Text passage:

= Same-sex marriage in Idaho =

Same-sex marriage has been legally recognized in Idaho since October 15, 2014. In November 2013, four same-sex couples filed suit in Latta v. Otter challenging the state's statutory and constitutional bans on same-sex marriage. On May 13, 2014, the U.S. District Court for the District of Idaho found the bans unconstitutional, but enforcement of that ruling was stayed pending appeal. The Ninth Circuit Court of Appeals affirmed that ruling on October 7, though the U.S. Supreme Court issued a stay of the ruling, which was not lifted until October 15.

Idaho had previously denied marriage rights to same-sex couples by statute since 1996 and in its State Constitution since 2006. Polling suggests that a majority of Idaho residents support the legal recognition of same-sex marriage. Despite this, a number of Republican politicians have continued to introduce unconstitutional legislation to curb the legal rights of same-sex couples or motions urging the overturning of Obergefell v. Hodges.

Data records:
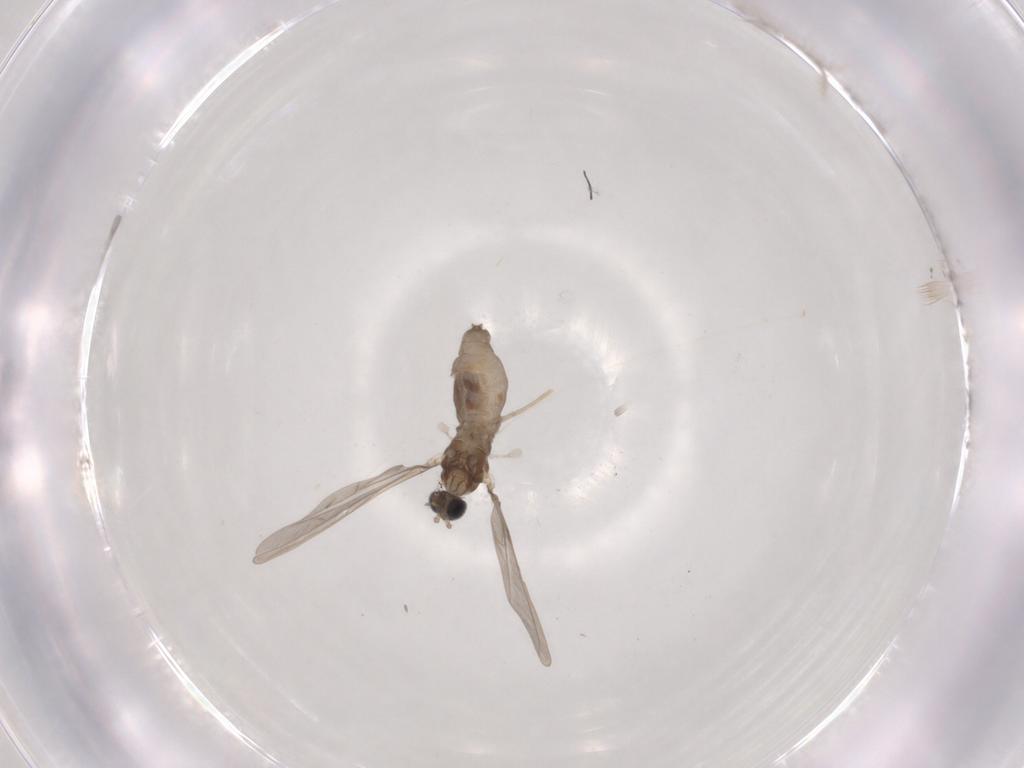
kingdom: Animalia
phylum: Arthropoda
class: Insecta
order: Diptera
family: Cecidomyiidae
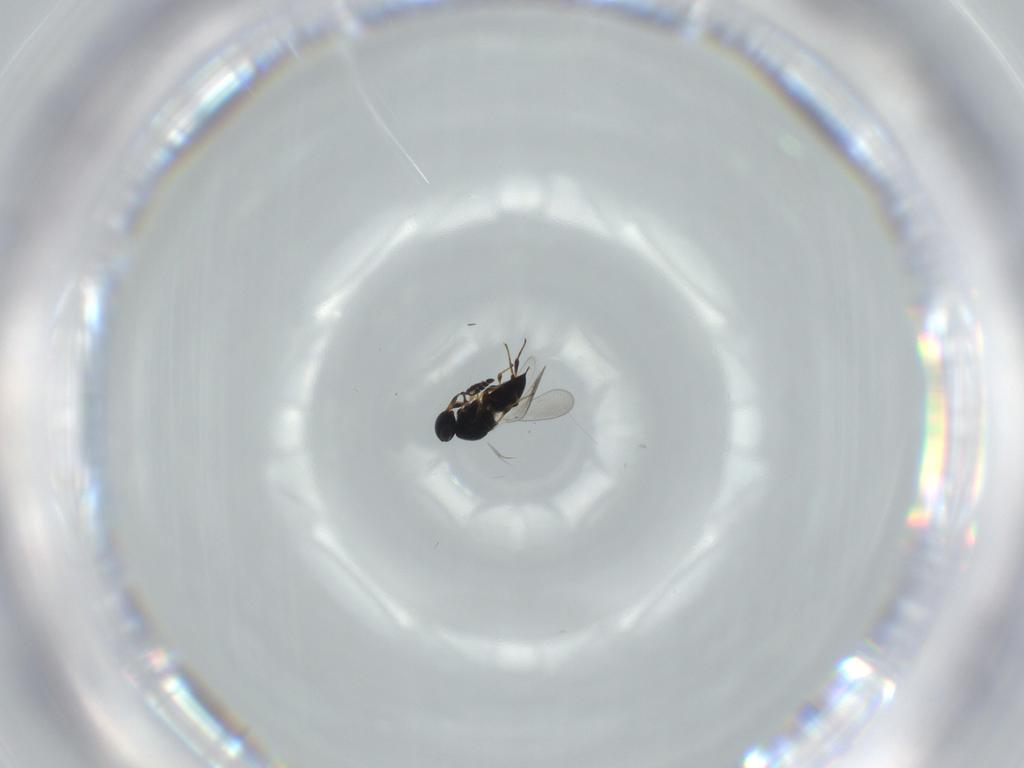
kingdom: Animalia
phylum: Arthropoda
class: Insecta
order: Hymenoptera
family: Platygastridae
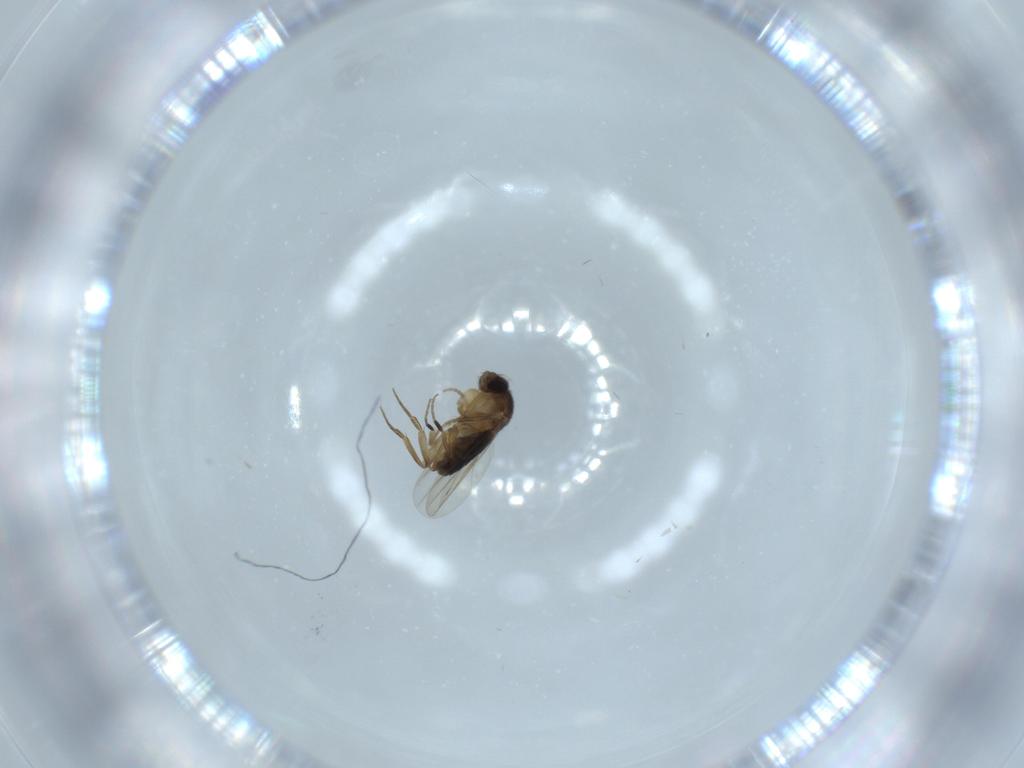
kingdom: Animalia
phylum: Arthropoda
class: Insecta
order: Diptera
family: Phoridae
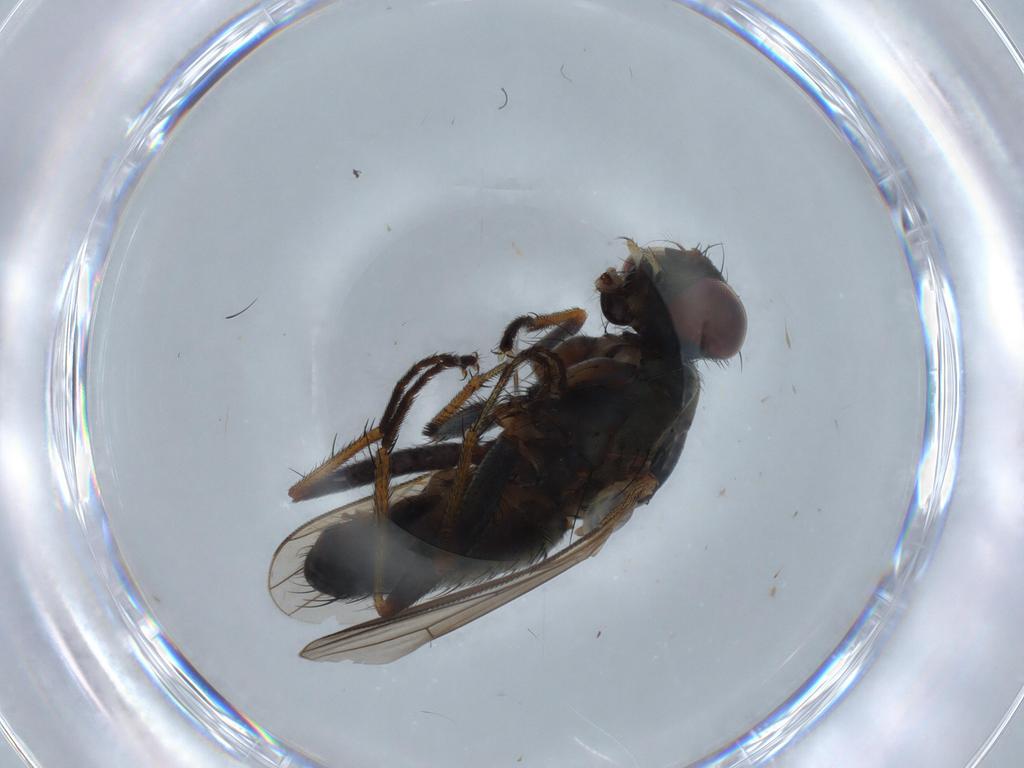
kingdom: Animalia
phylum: Arthropoda
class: Insecta
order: Diptera
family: Muscidae
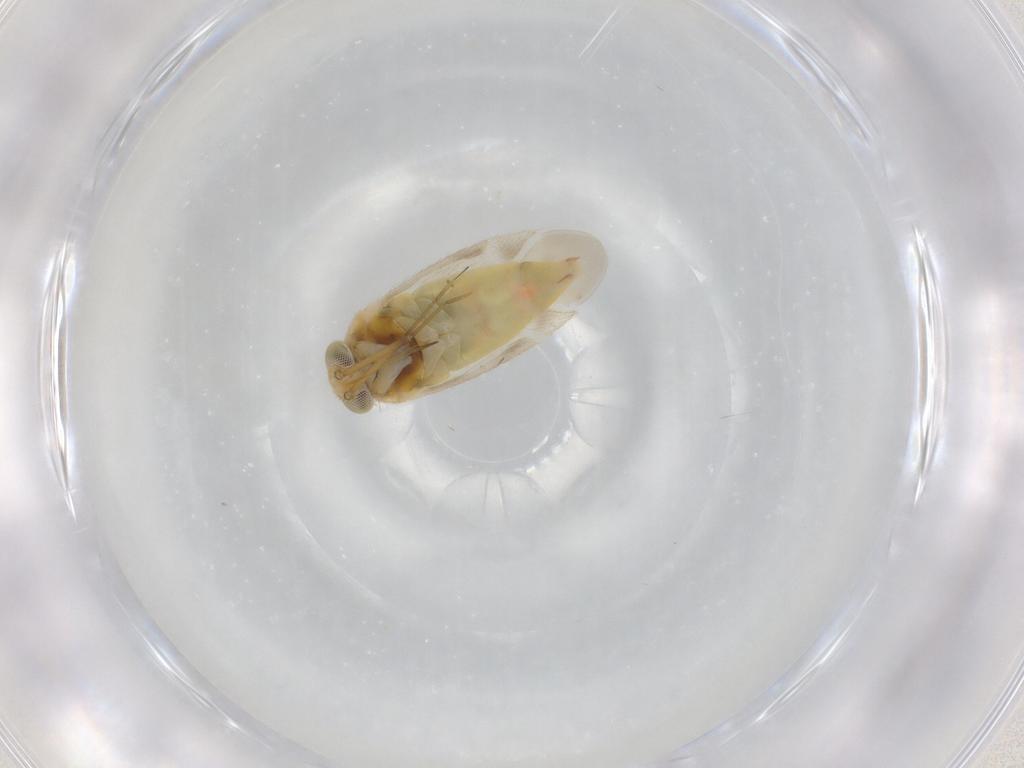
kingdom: Animalia
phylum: Arthropoda
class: Insecta
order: Hemiptera
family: Miridae
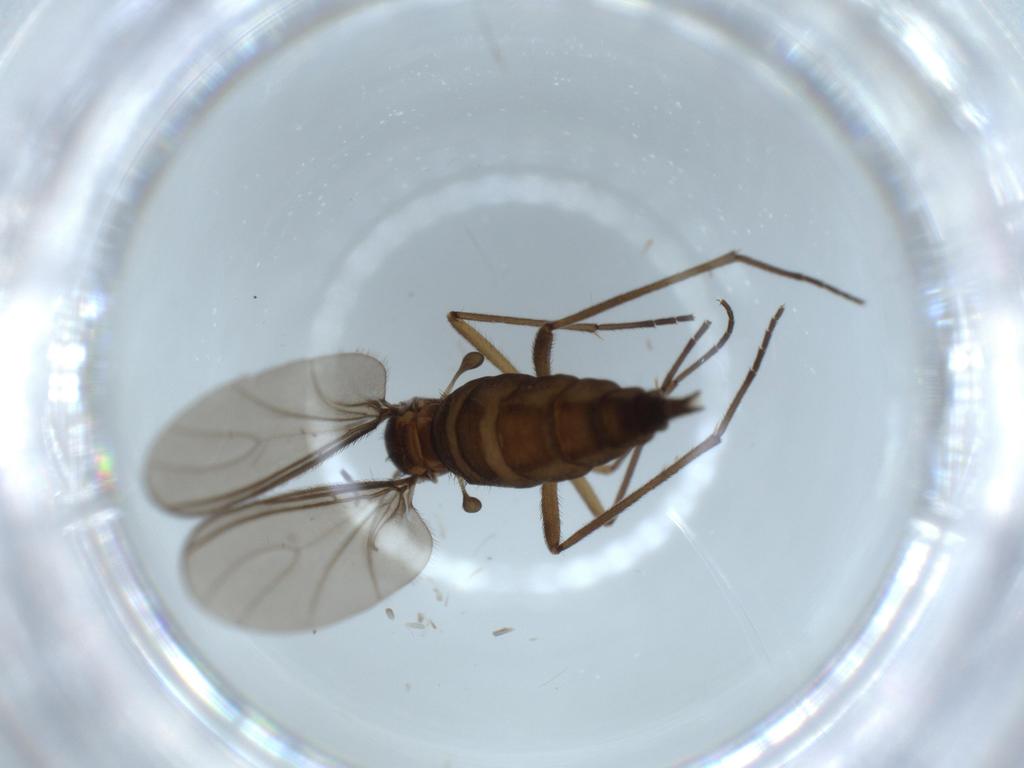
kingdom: Animalia
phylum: Arthropoda
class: Insecta
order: Diptera
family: Sciaridae
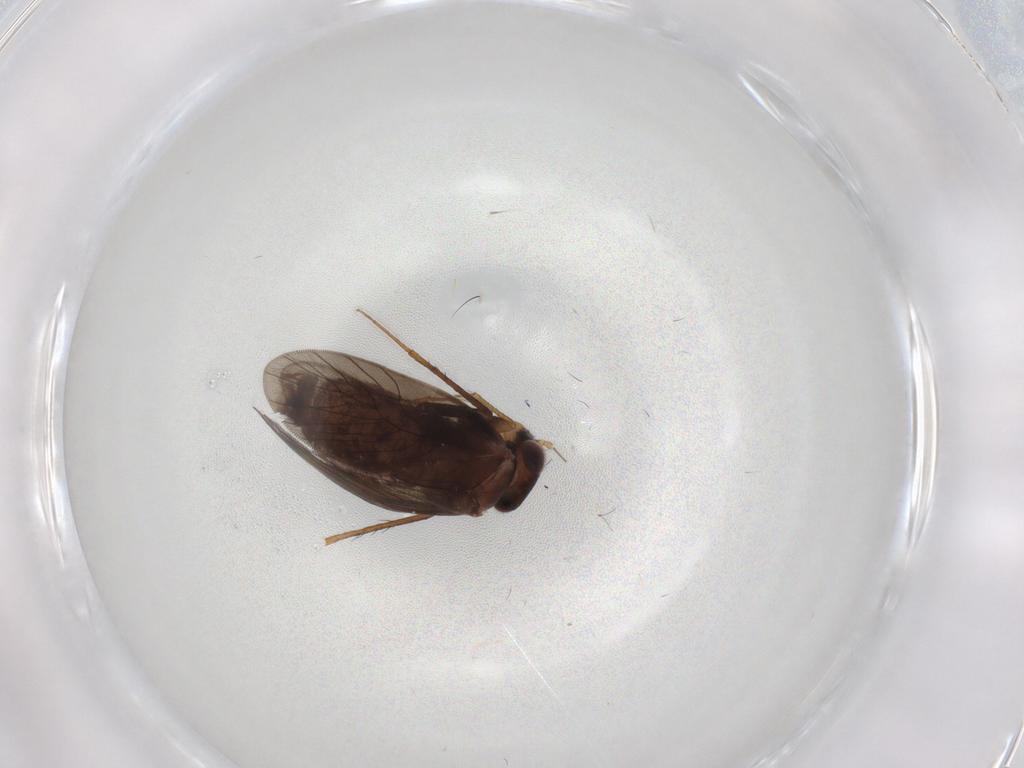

Exercises:
A. Using the text on same-sex marriage in Idaho, answer these:
(i) When did four same-sex couples file suit in Latta v. Otter?
(ii) Since what year had Idaho denied marriage rights to same-sex couples by statute?
(iii) On what date did the U.S. District Court for the District of Idaho find the bans unconstitutional?
B. According to the text on same-sex marriage in Idaho, the Ninth Circuit affirmed the ruling on October 7. Why did legal recognition begin on October 15 instead?
This listing was taken from a different source than the text on same-sex marriage in Idaho.

Worked solutions:
A.
(i) November 2013
(ii) 1996
(iii) May 13, 2014

B. The U.S. Supreme Court issued a stay of the ruling. That stay was not lifted until October 15, which is when same-sex marriage became legally recognized in Idaho.